É uma vergonha que o primeiro presidente de esquerda da história da Colômbia, dono de uma capacidade retórica única, por meio da qual expõe com lucidez os diversos problemas do país (o narcotráfico, a crise ambiental, a pobreza, a imigração, a saúde, as aposentadorias de má qualidade e até mesmo o patriarcalismo, dentro do qual ele se originou na época em que participava da guerrilha M-19 e com relação ao qual diz estar fazendo um enorme esforço de desconstrução), não demonstre ter habilidade política para conduzir sua gestão propriamente dita.
Desde 2022, ele não conseguiu que seus representantes no Parlamento realizassem as articulações necessárias para implementar o seu projeto de mudanças na saúde e na distribuição da renda, assim como a reforma agrária —um dos pontos exigidos pelo acordo de paz com as Farc (Forças Armadas Revolucionárias da Colômbia).
Das mudanças que dariam a seu governo um novo estilo, só a tributária e a da saúde passaram, mas esvaziadas de suas ideias originais. A pressão, forte, veio do mercado e das grandes empresas fornecedoras desses serviços, que conseguiram retirar do texto final elementos que os desfavoreciam. Em ambos casos, depois da passagem pelo Legislativo, foram aprovadas em “versões light” se comparadas ao que fora sonhado durante a campanha presidencial.
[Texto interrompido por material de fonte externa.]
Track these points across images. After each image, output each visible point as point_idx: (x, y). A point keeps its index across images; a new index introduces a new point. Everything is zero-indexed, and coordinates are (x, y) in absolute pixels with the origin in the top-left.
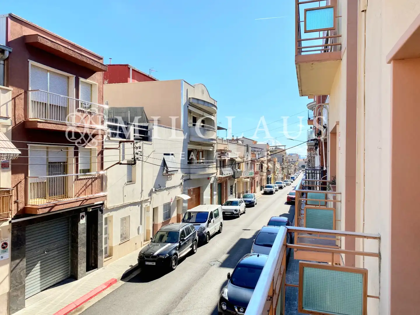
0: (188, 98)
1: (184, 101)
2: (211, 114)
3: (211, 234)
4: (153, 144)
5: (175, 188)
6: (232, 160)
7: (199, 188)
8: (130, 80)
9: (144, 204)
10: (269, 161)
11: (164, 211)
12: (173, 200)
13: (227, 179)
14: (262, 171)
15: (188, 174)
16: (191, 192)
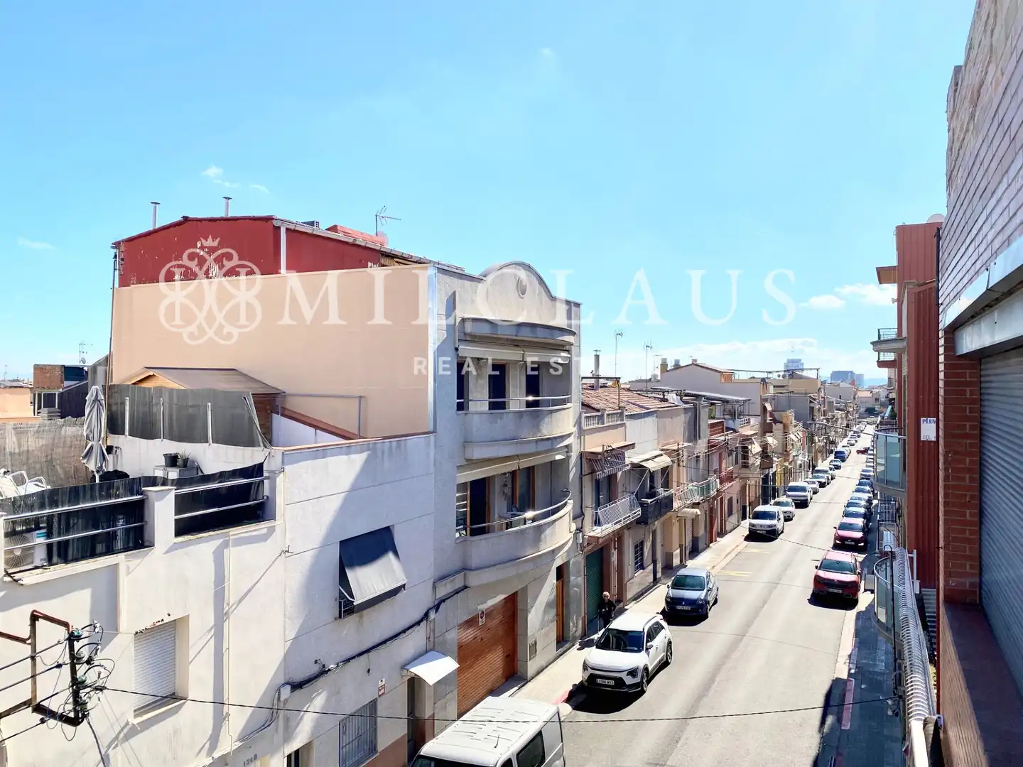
0: (457, 320)
1: (435, 335)
4: (279, 529)
6: (639, 468)
7: (514, 597)
8: (282, 260)
10: (766, 429)
11: (343, 744)
12: (387, 689)
13: (624, 532)
14: (745, 466)
15: (457, 572)
16: (480, 620)
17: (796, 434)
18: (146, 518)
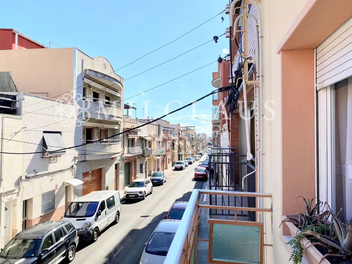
0: (84, 69)
1: (78, 72)
2: (116, 91)
3: (101, 229)
4: (23, 119)
5: (63, 172)
6: (142, 139)
7: (101, 169)
8: (16, 46)
9: (5, 197)
10: (180, 139)
11: (43, 202)
12: (59, 187)
13: (137, 158)
14: (173, 149)
15: (83, 155)
16: (89, 175)
17: (188, 144)
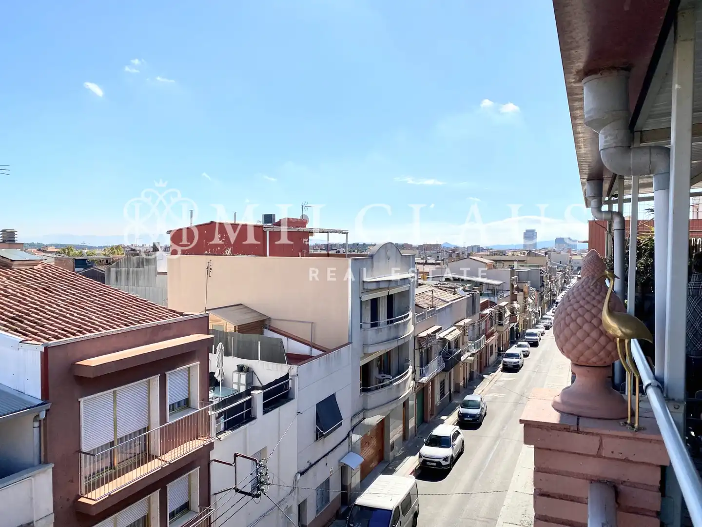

Nesse desgaste, que durou praticamente dois anos e meio, Gustavo Petro perdeu importantes apoios à sua base no Congresso. O Pacto Histórico, aliança na qual se sustenta, vem perdendo espaço para os centristas, que buscam apresentar, no ano que vem, uma candidata menos polarizadora (a ex-prefeita de Bogotá, Claudia Lopez).
Sem maioria no Parlamento, Petro vê o conjunto de reformas que tinha prometido empreender encrencado. Entre elas estão a busca por energias renováveis, o enfrentamento à mineração a céu aberto, a tentativa de apaziguar o desmatamento —projetos que hoje são pura quimera.
Analistas concordam que a razão por trás disso é a existência de uma “deficiência na gestão”. De fato, há vários ministros que jamais puderam fazer uma reunião de acompanhamento sobre o projeto que tocam desde que assumiram.
Além de já não contar mais com a ajuda necessária para governar no Congresso, o presidente recentemente decidiu expor seus próprios ministros.
Há pouco mais de uma semana, ele convocou uma reunião de gabinete. Isso por si só seria uma novidade, já que ele praticamente não as realiza semanalmente, como manda o protocolo. Então, diante de ministros boquiabertos, anunciou que ela seria “transmitida ao vivo em cadeia nacional”.
O que se seguiu foram admoestações a várias pastas diante dos olhos arregalados de colegas. As respostas dos ministros variaram desde contestações específicas ao que se trazia à tona ao simples fato de terem sido envolvidos, sem prévio aviso, nessa verdadeira sessão de psicodrama.
Isso sem contar a cereja do bolo. Petro trouxe ao seio da gestão de gabinete um funcionário altamente questionável. Trata-se de Armando Benedetti, investigado por violência doméstica, acusado de encher a casa de Petro de escutas irregulares e de ter irrigado os cofres de sua campanha à Presidência com dinheiro vindo do narcotráfico.
Agora, sem o Congresso e com a saída de todos os seus ministros, a única conclusão clara é que Petro passará o que lhe resta na função, um período de pouco mais de um ano, defendendo-se para completar seu mandato em vez de ir atrás de seus ideais —ideais estes que estavam sufocados num grito histórico quando ele foi eleito.